Suppose we have a large table listing every household in the United States in the following format:
[dbo].[US_HOUSEHOLDS_TABLE]
HOUSEHOLD_ID | FAMILY_NAME | MEMBER_NAME |
---|---|---|
1 | Anderson | Robert |
1 | Anderson | Mary |
1 | Anderson | Cody |
1 | Anderson | Brittany |
2 | Carver | William |
2 | Carver | Suzanne |
3 | Washington | Fred |
3 | Washington | Ethel |
3 | Washington | Tony |
4 | Smith | Darlene |
4 | Smith | Amy |
4 | Smith | Richard |
Desired output:
FAMILY_SIZE | FREQUENCY |
---|---|
1 | 23,903,124 |
2 | 57,116,548 |
3 | 38,617,295 |
4 | 12,397,106 |
5 | 3,108,284 |
6 or more | 1,393,571 |
You can do something like this perhaps:
SELECT *
INTO #data
FROM (
VALUES (1, N'Anderson', N'Robert')
, (1, N'Anderson', N'Mary')
, (1, N'Anderson', N'Cody')
, (1, N'Anderson', N'Brittany')
, (2, N'Carver', N'William')
, (2, N'Carver', N'Suzanne')
, (3, N'Washington', N'Fred')
, (3, N'Washington', N'Ethel')
, (3, N'Washington', N'Tony')
, (4, N'Smith', N'Darlene')
, (4, N'Smith', N'Amy')
, (4, N'Smith', N'Richard')
, (4, N'Smith', N'Darlene')
, (4, N'Smith', N'Amy')
, (4, N'Smith', N'Richard')
, (5, 'Sigge', 'Mannen')
, (5, 'Stack', 'Overflow')
) t (HOUSEHOLD_ID,FAMILY_NAME,MEMBER_NAME)

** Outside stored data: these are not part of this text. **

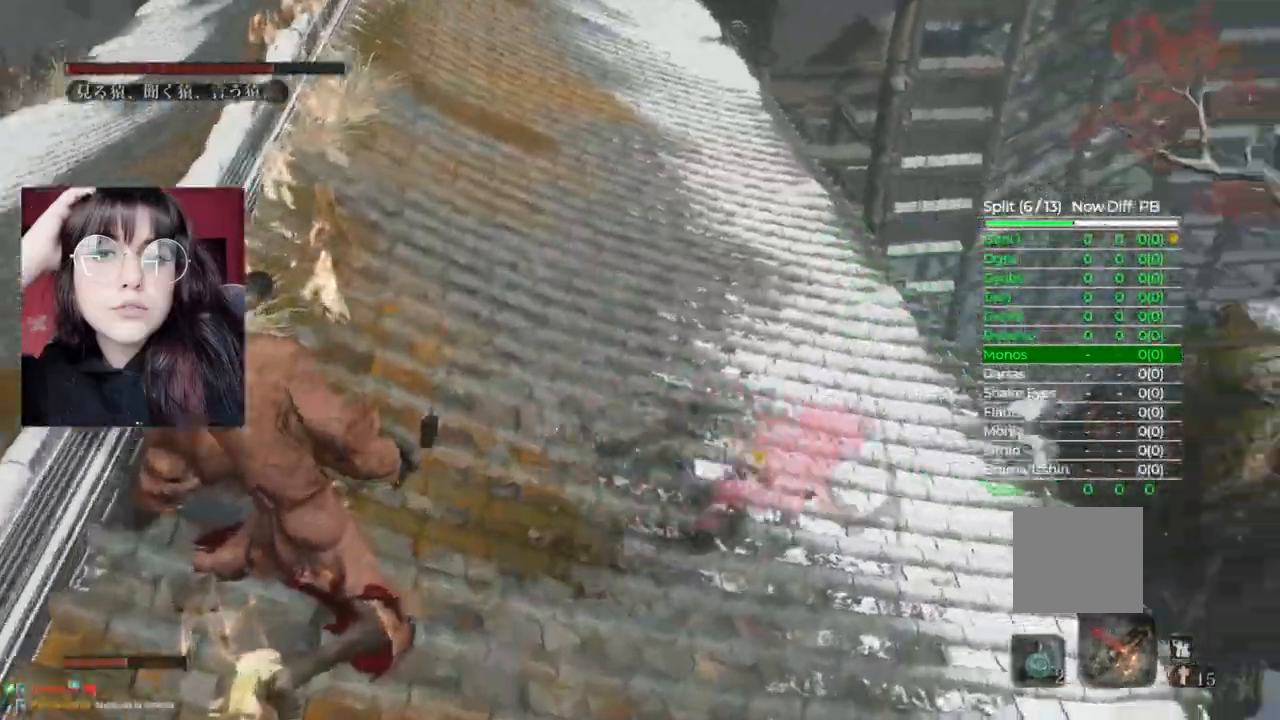
Gameplay with a controller (Xbox layout); each line is a JSON object with the inputs held at the frame after it. "events" lists button and stick changes between this image and that frame as [ms after this image, input, new state], when the widget could be followed in between.
{"buttons": [], "left_stick": "down", "right_stick": "right", "events": [[380, "right_stick", "right"]]}
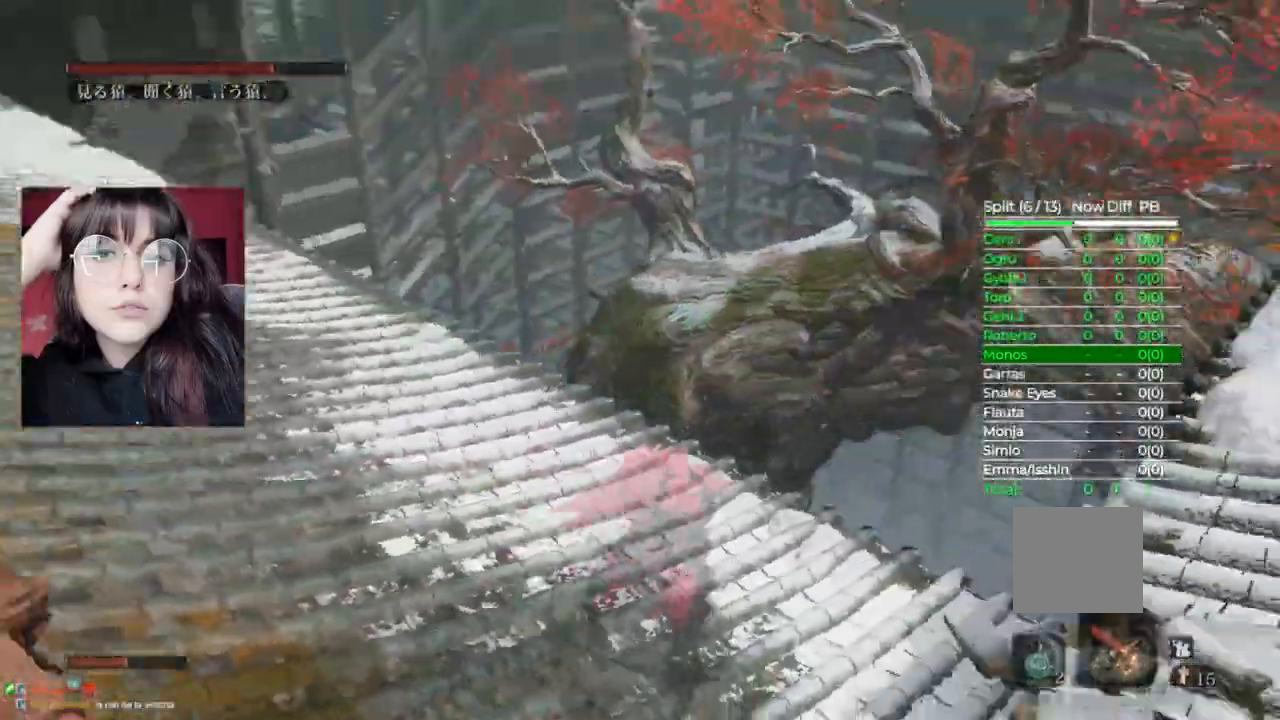
{"buttons": ["B"], "left_stick": "right", "right_stick": "up", "events": [[20, "left_stick", "down-right"], [140, "right_stick", "center"], [220, "B", "down"], [220, "left_stick", "right"], [380, "right_stick", "up"]]}
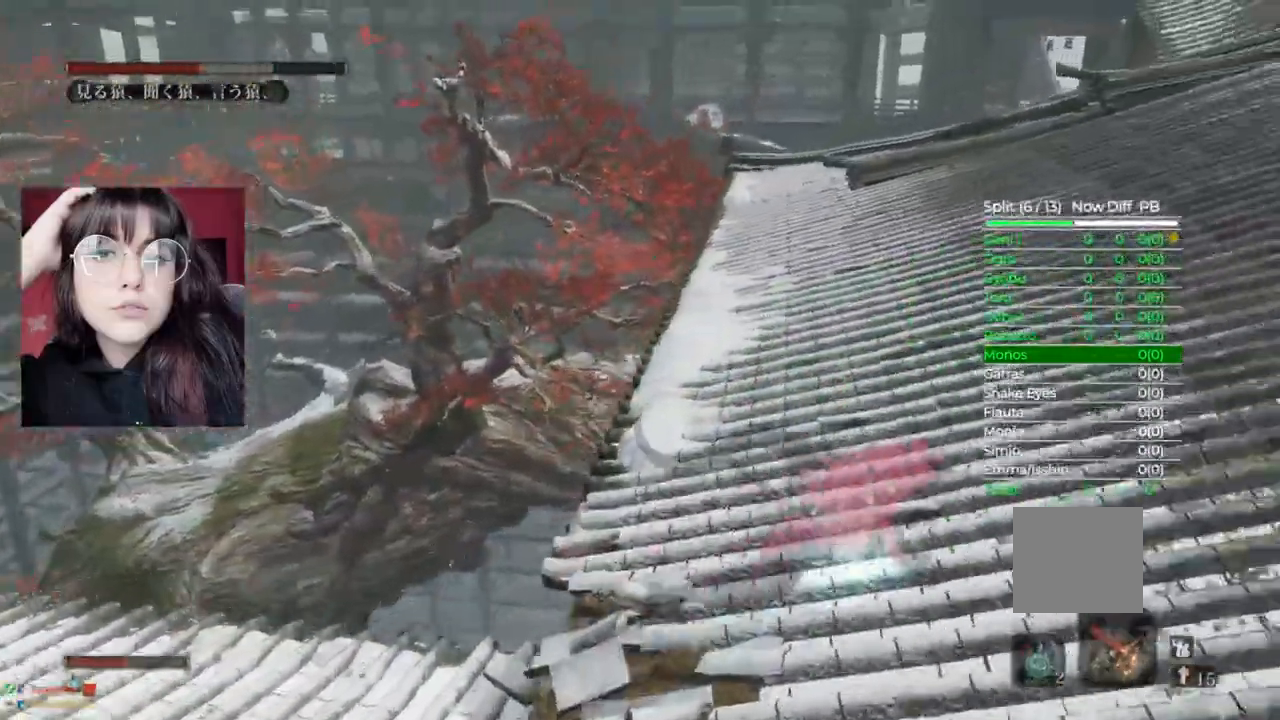
{"buttons": ["B"], "left_stick": "up", "right_stick": "center"}
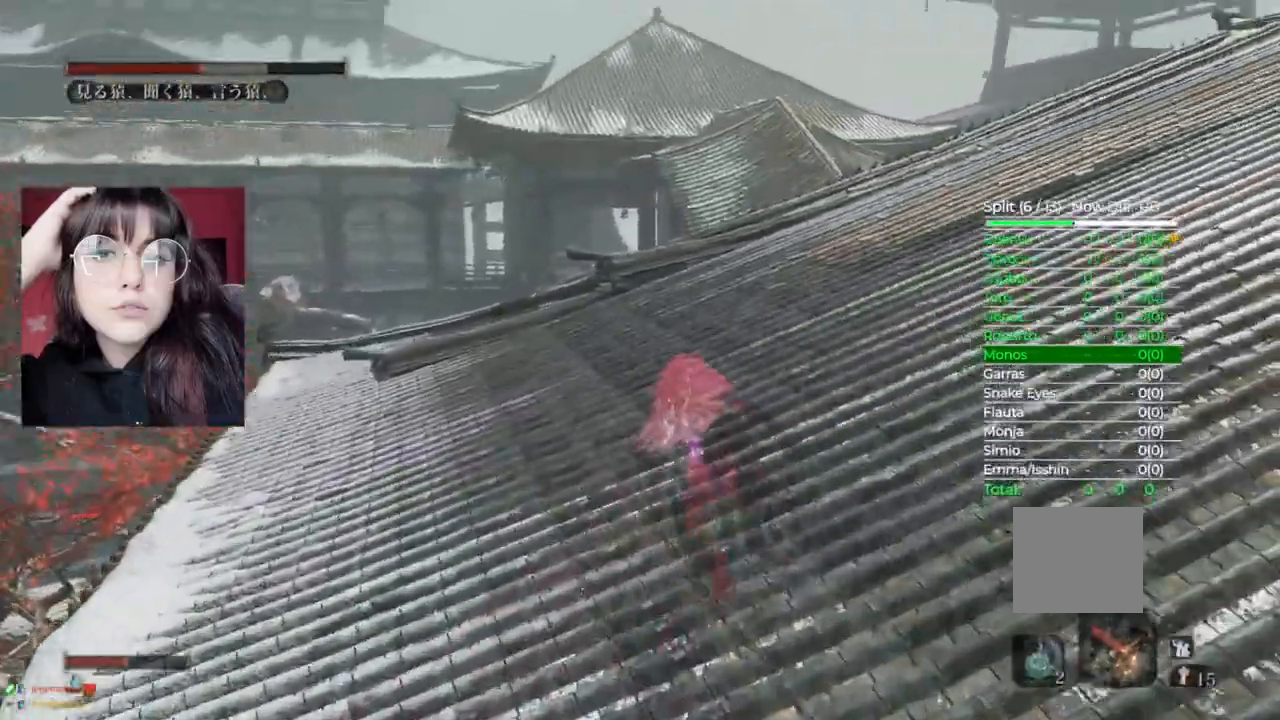
{"buttons": ["B"], "left_stick": "up", "right_stick": "center", "events": [[240, "right_stick", "down-left"], [360, "right_stick", "center"]]}
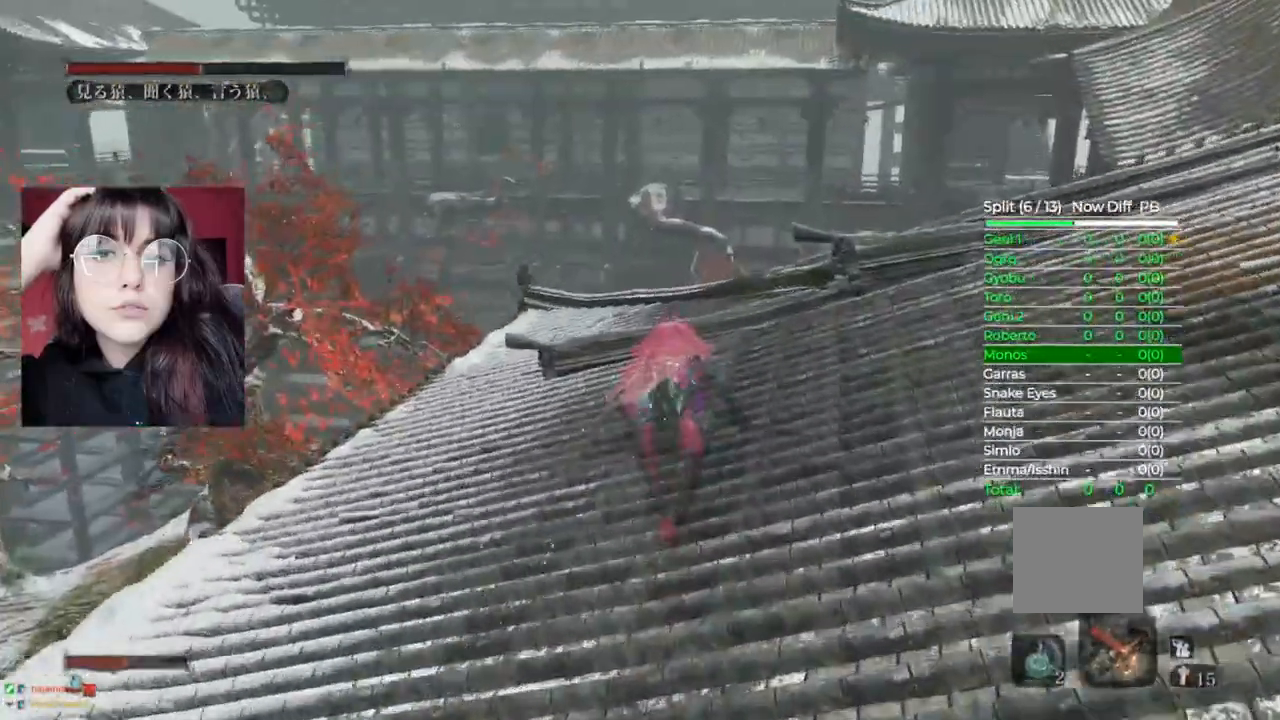
{"buttons": ["B"], "left_stick": "up", "right_stick": "center"}
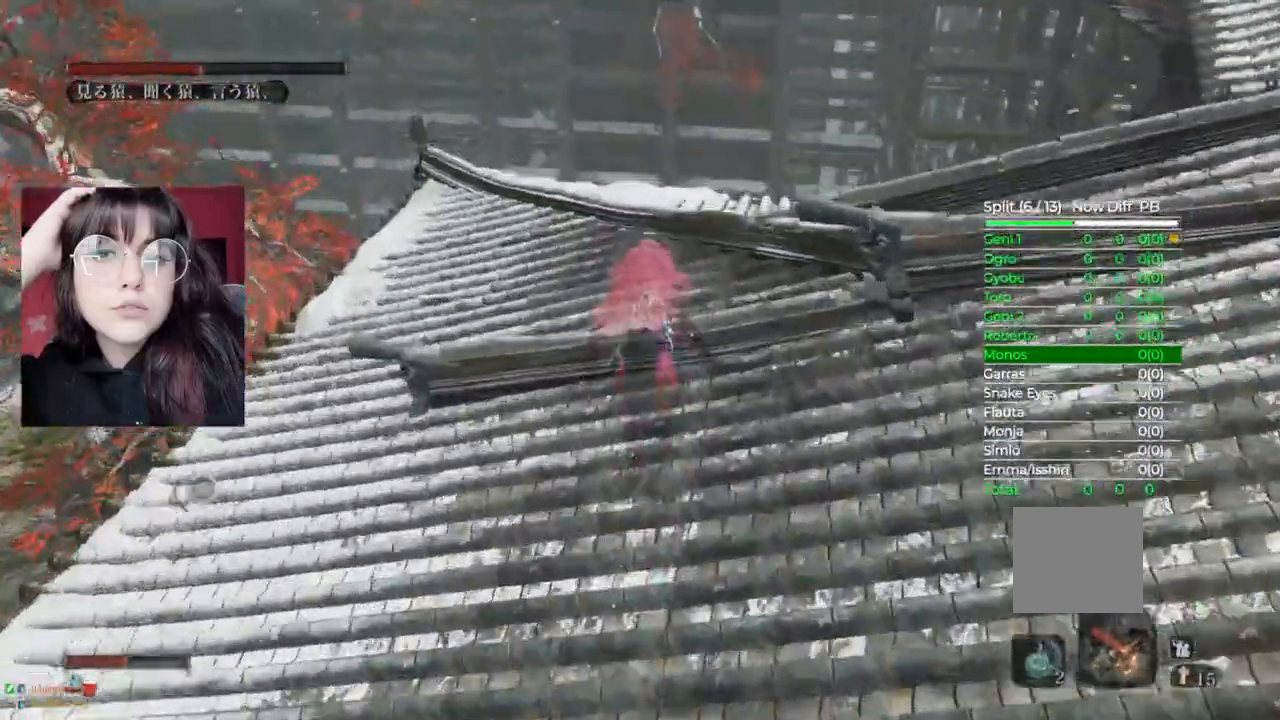
{"buttons": ["B"], "left_stick": "up", "right_stick": "center"}
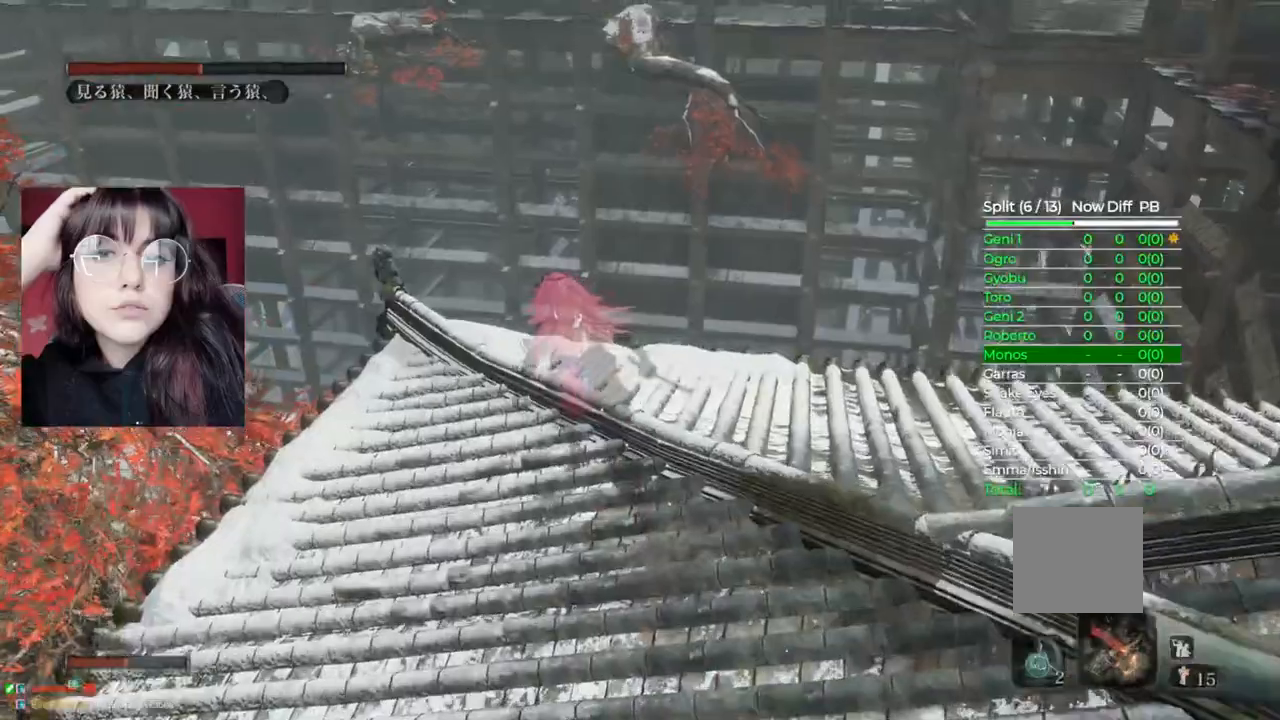
{"buttons": [], "left_stick": "up", "right_stick": "down-left", "events": [[60, "B", "up"], [100, "A", "down"], [240, "A", "up"], [460, "right_stick", "down-left"]]}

SELECT CASE WHEN cnt < 6 THEN CAST(cnt AS VARCHAR(30)) ELSE '6 or more' END AS HouseHold
, COUNT(*) AS Total
FROM (
SELECT count(*) AS cnt
FROM #data
GROUP BY HOUSEHOLD_ID
) x
GROUP BY CASE WHEN cnt < 6 THEN CAST(cnt AS VARCHAR(30)) ELSE '6 or more' END
First, you get the count by the household and then you group by that count.
Those with 6+ get their own group.
Outputs:
HouseHold | Total |
---|---|
2 | 2 |
3 | 1 |
4 | 1 |
6 or more | 1 |